The term ‘3-day monk’ has come to mean someone that gets obsessed with something in the short-term, but quickly loses interest. The object of our high-level of interest might be our new blog, learning an instrument or language, or some new hobby.
We genuinely have a lot of interest out of the gate, but yet get little accomplished. You can’t get in great shape by exercising for 5 days. You also can’t write a book or learn to speak Russian in a similar amount of time.
If you want to make meaningful progress with something, it’s important to show up every day. You don’t have to spend hours each day, but you need to put forth some effort on a consistent basis.
These ideas will make it easier to beat the 3-day monk challenge:
1. Start with something you genuinely enjoy.
These are voluntary activities, so choose something that you love to do. It’s far easier to be successful if you don’t have to use discipline or brute force to get yourself to follow through. Willpower only works in the short-term.
Start with an activity that has always interested you, but for one reason or another, you never followed through on it.
2. Keep a positive attitude.
Having doubts is part of being human. However, they will often go away with a little time. Just forge ahead and leave the doubt behind.
Do one more day and see how you feel tomorrow. You might find that you feel great tomorrow. It would be a shame to waste a day.
3. Do it every day.
If possible, spend some time each day on your new activity. Developing a new habit is much easier with a daily activity than with something that is only done once or twice a week.
Even if it’s just for a few minutes, it can really make a huge difference in sticking with it.
4. Go slowly.
It’s very challenging to suddenly add 60 minutes of an activity to your life every day. Fifteen minutes a day this week and 20 minutes a day next week usually works better than three hours on day one. Set a schedule that supports that idea and you’ll be ahead of the game.
5. Just get started.
There are going to be days when you simply don’t want to engage in the activity. A great way to salvage the situation is to tell yourself that you only have to do 10 minutes.

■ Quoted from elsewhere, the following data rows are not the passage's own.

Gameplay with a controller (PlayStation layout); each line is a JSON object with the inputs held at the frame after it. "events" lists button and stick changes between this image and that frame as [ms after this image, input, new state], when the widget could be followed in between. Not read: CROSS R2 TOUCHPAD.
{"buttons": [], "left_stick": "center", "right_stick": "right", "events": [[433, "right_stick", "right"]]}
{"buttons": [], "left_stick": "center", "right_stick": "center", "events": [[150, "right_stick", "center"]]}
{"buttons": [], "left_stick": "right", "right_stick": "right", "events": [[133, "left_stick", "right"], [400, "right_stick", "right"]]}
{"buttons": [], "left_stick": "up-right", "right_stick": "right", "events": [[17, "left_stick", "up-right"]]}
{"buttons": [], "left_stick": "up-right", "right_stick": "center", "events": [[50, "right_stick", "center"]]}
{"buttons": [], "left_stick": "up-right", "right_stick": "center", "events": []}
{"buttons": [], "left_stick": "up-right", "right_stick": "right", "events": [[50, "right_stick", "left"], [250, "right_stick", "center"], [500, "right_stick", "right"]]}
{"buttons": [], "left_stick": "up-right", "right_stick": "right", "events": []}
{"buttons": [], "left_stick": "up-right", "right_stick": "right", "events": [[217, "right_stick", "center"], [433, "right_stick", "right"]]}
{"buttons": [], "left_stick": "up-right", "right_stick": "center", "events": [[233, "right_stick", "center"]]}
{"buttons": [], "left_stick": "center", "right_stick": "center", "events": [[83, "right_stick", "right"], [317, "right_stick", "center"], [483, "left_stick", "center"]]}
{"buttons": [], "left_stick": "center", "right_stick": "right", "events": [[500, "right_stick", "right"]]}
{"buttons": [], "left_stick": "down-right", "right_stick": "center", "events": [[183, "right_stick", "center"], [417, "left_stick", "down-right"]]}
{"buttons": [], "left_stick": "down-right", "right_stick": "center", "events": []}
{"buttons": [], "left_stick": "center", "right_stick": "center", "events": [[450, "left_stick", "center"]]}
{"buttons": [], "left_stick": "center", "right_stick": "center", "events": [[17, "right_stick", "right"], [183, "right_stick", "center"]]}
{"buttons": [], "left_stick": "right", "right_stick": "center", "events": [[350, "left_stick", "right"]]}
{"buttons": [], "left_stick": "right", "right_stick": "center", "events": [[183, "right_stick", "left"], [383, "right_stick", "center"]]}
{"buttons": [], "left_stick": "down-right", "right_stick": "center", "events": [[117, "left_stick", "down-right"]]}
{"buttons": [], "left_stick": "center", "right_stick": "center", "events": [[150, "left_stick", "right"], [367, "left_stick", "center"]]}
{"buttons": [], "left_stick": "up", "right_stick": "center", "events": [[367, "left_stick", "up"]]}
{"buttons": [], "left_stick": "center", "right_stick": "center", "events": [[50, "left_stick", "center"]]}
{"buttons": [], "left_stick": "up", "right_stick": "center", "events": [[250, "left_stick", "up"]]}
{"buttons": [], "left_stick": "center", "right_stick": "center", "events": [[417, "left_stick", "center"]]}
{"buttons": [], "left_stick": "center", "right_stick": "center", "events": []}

Planning for only 10 minutes makes it easier to get started, and once you’ve put in your 10 minutes, you’ll likely continue for even longer.
6. Keep the 'why' in mind.
It’s easy to be focused on the grind of daily practice, but you can quickly lose motivation this way. Always return to the source of your motivation, which is usually the end result.
Focus on the end picture, and your motivation will return.
Just because you have a history of being a 3-day monk doesn’t mean you have to continue down that path. Today is a new day, and you can choose to do things differently.
Those that are successful consistently put in the time to create meaningful progress.
Short-term, intense action is rarely the right tactic for accomplishing something that requires a significant amount of learning. Take it easy on yourself. Start slowly with an activity that you truly love.